[Saved data entries]
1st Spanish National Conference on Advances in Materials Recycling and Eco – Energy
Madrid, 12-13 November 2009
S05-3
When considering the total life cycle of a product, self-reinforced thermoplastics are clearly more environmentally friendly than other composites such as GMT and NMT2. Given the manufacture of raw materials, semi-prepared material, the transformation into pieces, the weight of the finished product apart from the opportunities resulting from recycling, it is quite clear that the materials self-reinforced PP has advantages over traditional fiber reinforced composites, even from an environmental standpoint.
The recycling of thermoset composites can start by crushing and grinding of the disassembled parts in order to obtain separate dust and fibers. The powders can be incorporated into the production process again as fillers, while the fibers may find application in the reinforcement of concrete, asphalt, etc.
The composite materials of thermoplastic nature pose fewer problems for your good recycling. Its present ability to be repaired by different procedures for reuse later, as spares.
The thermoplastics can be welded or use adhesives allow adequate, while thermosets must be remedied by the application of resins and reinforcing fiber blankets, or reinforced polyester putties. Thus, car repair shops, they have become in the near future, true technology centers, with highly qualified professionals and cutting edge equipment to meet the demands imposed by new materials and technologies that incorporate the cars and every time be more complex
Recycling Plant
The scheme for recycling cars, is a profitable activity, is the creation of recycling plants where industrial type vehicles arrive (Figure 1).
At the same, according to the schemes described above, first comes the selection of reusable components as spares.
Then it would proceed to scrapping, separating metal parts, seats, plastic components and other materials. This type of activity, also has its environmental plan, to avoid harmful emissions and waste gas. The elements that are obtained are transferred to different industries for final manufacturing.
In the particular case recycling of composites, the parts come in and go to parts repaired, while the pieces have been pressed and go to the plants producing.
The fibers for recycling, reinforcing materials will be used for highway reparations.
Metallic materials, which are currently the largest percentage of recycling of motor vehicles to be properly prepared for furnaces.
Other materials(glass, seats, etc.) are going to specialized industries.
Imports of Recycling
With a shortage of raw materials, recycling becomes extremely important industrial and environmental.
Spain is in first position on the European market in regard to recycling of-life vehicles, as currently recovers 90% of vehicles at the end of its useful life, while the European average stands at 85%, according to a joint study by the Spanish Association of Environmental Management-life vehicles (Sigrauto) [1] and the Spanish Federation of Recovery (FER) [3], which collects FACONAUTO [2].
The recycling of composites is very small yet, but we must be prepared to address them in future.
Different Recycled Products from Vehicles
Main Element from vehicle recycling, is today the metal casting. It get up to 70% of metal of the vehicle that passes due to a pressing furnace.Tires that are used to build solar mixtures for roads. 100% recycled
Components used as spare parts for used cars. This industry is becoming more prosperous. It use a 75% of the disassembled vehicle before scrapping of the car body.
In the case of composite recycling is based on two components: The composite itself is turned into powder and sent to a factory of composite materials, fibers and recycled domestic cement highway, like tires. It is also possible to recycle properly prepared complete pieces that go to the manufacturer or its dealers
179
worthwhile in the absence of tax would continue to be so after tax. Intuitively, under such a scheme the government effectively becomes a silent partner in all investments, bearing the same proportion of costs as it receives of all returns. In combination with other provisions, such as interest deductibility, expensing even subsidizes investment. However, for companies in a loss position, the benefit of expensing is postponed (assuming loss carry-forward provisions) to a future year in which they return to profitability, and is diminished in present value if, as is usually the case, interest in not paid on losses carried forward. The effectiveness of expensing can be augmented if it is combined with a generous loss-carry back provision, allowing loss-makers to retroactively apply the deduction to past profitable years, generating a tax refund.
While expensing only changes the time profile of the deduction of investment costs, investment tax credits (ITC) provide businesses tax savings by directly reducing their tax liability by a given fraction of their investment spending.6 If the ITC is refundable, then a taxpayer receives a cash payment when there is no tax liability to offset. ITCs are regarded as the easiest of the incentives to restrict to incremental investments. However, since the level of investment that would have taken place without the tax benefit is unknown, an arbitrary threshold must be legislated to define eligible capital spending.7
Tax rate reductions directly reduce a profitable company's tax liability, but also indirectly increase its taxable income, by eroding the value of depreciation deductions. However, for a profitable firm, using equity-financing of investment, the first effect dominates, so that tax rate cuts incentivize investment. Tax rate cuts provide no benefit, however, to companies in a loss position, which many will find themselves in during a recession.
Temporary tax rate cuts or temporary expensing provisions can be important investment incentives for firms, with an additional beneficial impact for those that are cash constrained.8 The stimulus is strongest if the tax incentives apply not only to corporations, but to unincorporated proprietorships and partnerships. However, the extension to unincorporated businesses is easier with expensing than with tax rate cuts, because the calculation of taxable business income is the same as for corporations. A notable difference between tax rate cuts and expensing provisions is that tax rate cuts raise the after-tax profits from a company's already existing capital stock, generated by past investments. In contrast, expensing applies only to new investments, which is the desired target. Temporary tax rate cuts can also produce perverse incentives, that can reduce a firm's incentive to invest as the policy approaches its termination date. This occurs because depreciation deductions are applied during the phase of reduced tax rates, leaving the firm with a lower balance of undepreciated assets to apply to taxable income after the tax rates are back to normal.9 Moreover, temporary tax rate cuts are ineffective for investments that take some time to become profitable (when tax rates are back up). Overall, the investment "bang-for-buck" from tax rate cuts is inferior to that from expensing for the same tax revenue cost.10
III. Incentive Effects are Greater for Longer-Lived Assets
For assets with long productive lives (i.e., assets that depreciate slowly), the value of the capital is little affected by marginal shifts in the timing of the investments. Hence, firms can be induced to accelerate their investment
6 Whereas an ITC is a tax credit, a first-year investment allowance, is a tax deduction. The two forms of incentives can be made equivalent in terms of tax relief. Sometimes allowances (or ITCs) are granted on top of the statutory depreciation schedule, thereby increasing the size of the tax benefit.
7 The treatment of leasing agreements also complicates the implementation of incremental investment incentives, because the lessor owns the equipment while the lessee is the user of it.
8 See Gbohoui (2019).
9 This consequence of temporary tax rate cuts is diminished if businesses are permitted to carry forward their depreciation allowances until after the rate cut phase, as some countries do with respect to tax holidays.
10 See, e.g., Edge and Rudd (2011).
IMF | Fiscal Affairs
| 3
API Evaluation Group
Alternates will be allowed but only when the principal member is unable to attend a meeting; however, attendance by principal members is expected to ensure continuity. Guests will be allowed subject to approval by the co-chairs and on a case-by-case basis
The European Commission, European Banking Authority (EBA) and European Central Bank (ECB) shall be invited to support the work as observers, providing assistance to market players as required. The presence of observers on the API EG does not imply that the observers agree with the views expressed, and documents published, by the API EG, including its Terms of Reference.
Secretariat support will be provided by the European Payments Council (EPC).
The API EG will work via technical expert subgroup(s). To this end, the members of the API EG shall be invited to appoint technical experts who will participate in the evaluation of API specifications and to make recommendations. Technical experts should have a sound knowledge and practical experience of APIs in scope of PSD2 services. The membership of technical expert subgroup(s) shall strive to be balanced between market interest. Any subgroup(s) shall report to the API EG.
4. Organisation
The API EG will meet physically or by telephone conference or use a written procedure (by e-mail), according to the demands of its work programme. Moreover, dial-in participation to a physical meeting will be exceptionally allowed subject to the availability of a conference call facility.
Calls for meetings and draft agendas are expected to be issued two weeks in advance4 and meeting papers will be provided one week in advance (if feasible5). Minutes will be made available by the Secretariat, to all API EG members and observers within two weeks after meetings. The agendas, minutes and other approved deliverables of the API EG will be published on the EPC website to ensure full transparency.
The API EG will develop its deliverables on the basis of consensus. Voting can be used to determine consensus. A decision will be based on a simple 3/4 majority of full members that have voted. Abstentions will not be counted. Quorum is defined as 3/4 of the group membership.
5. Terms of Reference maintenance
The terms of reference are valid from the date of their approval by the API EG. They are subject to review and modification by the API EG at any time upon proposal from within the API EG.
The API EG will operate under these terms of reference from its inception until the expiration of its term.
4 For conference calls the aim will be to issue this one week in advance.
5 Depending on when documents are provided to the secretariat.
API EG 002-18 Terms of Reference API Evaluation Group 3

DIRECTIONS:
Starting from the first line of the records above, retype each line exactly up to and including the one that contains "When considering the", and nothing more.

SOLUTION TO THIS PROBLEM:
1st Spanish National Conference on Advances in Materials Recycling and Eco – Energy
Madrid, 12-13 November 2009
S05-3
When considering the total life cycle of a product, self-reinforced thermoplastics are clearly more environmentally friendly than other composites such as GMT and NMT2. Given the manufacture of raw materials, semi-prepared material, the transformation into pieces, the weight of the finished product apart from the opportunities resulting from recycling, it is quite clear that the materials self-reinforced PP has advantages over traditional fiber reinforced composites, even from an environmental standpoint.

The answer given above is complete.